The Midland and Odessa metros have an exceptionally tight labor market by any measure. The unemployment rate in these metros fell to 2.3 percent in March. By comparison, Texas and the U.S. both had 3.8 percent unemployment. However, looking at trends may be more informative for West Texas, given the small sample size in the survey that produces unemployment statistics. On a three-month moving average basis, the unemployment rate in Midland and Odessa was less than 2.4 percent in March, up only slightly from the nearly 2.3 percent rates in the third and fourth quarters of 2018.

Private Sector Real Wages

Aggregate real weekly wages in West Texas remain substantially above the rest of the state due to exceptionally low unemployment rates and the dominance of the relatively well-paying mining and mining-related industries. For the first three months of 2019, real wages in Midland and Odessa—in 2018 dollars—averaged $1,084 and $1,115 per week, respectively (Chart 2). By comparison, the average real weekly wage in Texas was $937 per week. Compared with a year ago, real wages in Odessa grew 7 percent, handily outpacing both the state, which saw 1.1 percent growth, and Midland, where real wages actually slipped 1.7 percent.

Chart 2

Energy

Oil Prices Up While Natural Gas Languishes

West Texas Intermediate (WTI) crude oil priced in Midland slipped from a high of $62 in early April to $59 the first week of May (Chart 3). Futures traders on Friday, May 3, were expecting further price appreciation by midyear before prices flattened out.

Chart 3

The Waha hub benchmark for West Texas natural gas remained in the doldrums near zero in April and early May as gas production in the region continued to strain takeaway capacity, which has also suffered from unplanned outages. Traders indicate they expect in-basin gas prices to recover as new oil and gas pipelines are completed and filled in second half 2019.
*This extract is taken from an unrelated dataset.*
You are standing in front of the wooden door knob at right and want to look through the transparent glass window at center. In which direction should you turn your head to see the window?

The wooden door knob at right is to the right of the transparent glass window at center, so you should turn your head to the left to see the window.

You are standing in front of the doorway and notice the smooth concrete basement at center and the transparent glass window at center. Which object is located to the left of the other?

Energy Industry Total Returns Improve in 2019

Total returns for publicly traded energy companies grew sharply over the first four months of 2019 (Chart 4). Exploration and production and midstream firms outperformed the S&P 500 index. Fluctuations in energy stocks are driven in part by oil price volatility, and the average monthly price of WTI crude was up 29 percent year to date in April.

Chart 4

Midland and Odessa Metro Area Housing Permits

Permits for the construction of single-family housing units in the Midland and Odessa metropolitan areas slipped from a record 174 in November 2018—on a three-month moving average basis—to 149 in March 2019 (Chart 5). Single-family permits, have been trending up since the end of the 2015–16 oil bust.

Chart 5

The same cannot be said of multifamily permits, which are far more volatile. March 2019 marked the 24th consecutive month where no permits were issued for five or more units. The last time a significant number of units were authorized in Midland–Odessa was early 2015, before the depths of the most recent oil bust. These numbers do not include temporary housing such as motels or so-called “man camps” that have been erected in support of oilfield services workers whose home addresses are often elsewhere.

Bank Lending

The outstanding value of loans at 66 banks and savings associations chartered or headquartered in the Permian Basin region substantially outpaced the U.S. from fourth quarter 2017 to fourth quarter 2018 (Chart 6). In particular, the outstanding value of construction and land development loans was up 18.9 percent, and the value of commercial and industrial loans (generally loans to businesses for investment or working capital) was up 10.1 percent. Limited permit activity in the Midland–Odessa area over the past four years likely contributed to the 10.5 percent decline in outstanding multifamily loan values.

Chart 6

NOTES: Employment data are for the Midland–Odessa metropolitan statistical area (Martin, Midland and Ector counties), unless otherwise specified. Energy data includes the 55 counties in West Texas and southern New Mexico that make up the Permian Basin region. Data may not match previously published numbers due to revisions.